Eye state classification based on electroencephalogram decomposition considering the dipole nature of brain signals
DOI:
https://doi.org/10.34185/1562-9945-3-164-2026-15Keywords:
EEG, electroencephalogram, ICA, dipole, brain state classification, neural network, spectral analysis, signal decomposition, blind source separation, source localization, computational neuroscience, spatiotemporal dynamics, biocybernetics, BCI, NeuroAnalyzer, JuliaAbstract
Classification of brain activity states from electroencephalography (EEG) data is a relevant task for neuroscience and brain-computer interfaces. In previous works, spectral analysis of electrode signals provided eye state classification accuracy of 70–80%, while quantitative recurrence analysis with an SVM classifier achieved up to 95% for occipital electrodes, but both approaches operated on mixed signals from multiple sources and artifacts, limiting accuracy and physiological interpretability.
The aim is to develop an approach to eye state classification (open/closed) based on independent component analysis (ICA) of multichannel EEG data with component validation through equivalent dipole fitting.
The EEG Motor Movement/Imagery Dataset (109 participants, 64-channel EEG) was used.
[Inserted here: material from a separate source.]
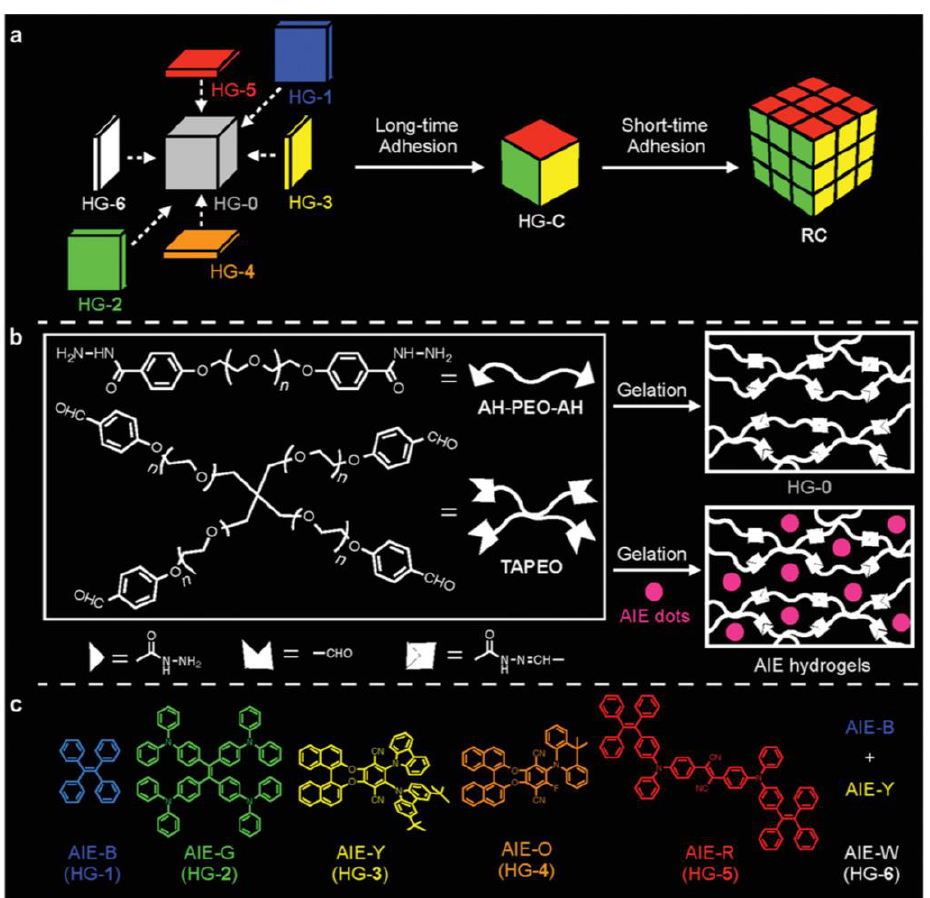
Figure 3. ( a ) Schematic diagram of chemical Rubik’s Cube (RC) preparation. ( b ) Chemical structures and representations of the hydrogels used in Ref. [44]. ( c ) Chemical structures of the AIEgens used in Ref. [44]. Reprinted with permission from Ref. [44]. Copyright 2019, Wiley-VCH.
A sequential processing pipeline was implemented in Julia using the NeuroAnalyzer.jl toolbox: bad channel detection (flat, amp, var methods), frequency filtering (highpass 2 Hz, notch 50 Hz), ICA decomposition, and equivalent dipole fitting. An original loss function was developed with L2 regularization and ellipsoidal anatomical constraint based on a three-dimensional brain model.
Dataset quality analysis showed that only 79 of 109 participants (72%) had sufficient reliable channels and components with dipole scores above 85%. Among ICA components, sources with characteristic alpha, mu, beta, and gamma rhythms were identified, confirming physiological interpretability of the method.
Neural network classification based on 507 features (dipole score, variance, spatial dipole characteristics, power spectral density of three most powerful components) achieved 97% accuracy on training and 90% on test data. An overfitting problem was observed due to the small dataset size (158 samples), requiring the application of early stopping.
Unlike previous works, the proposed approach operates on separated brain sources, providing greater physiological interpretability and opening perspectives for mathematical modeling of cleaned ICA signals using systems of differential equations.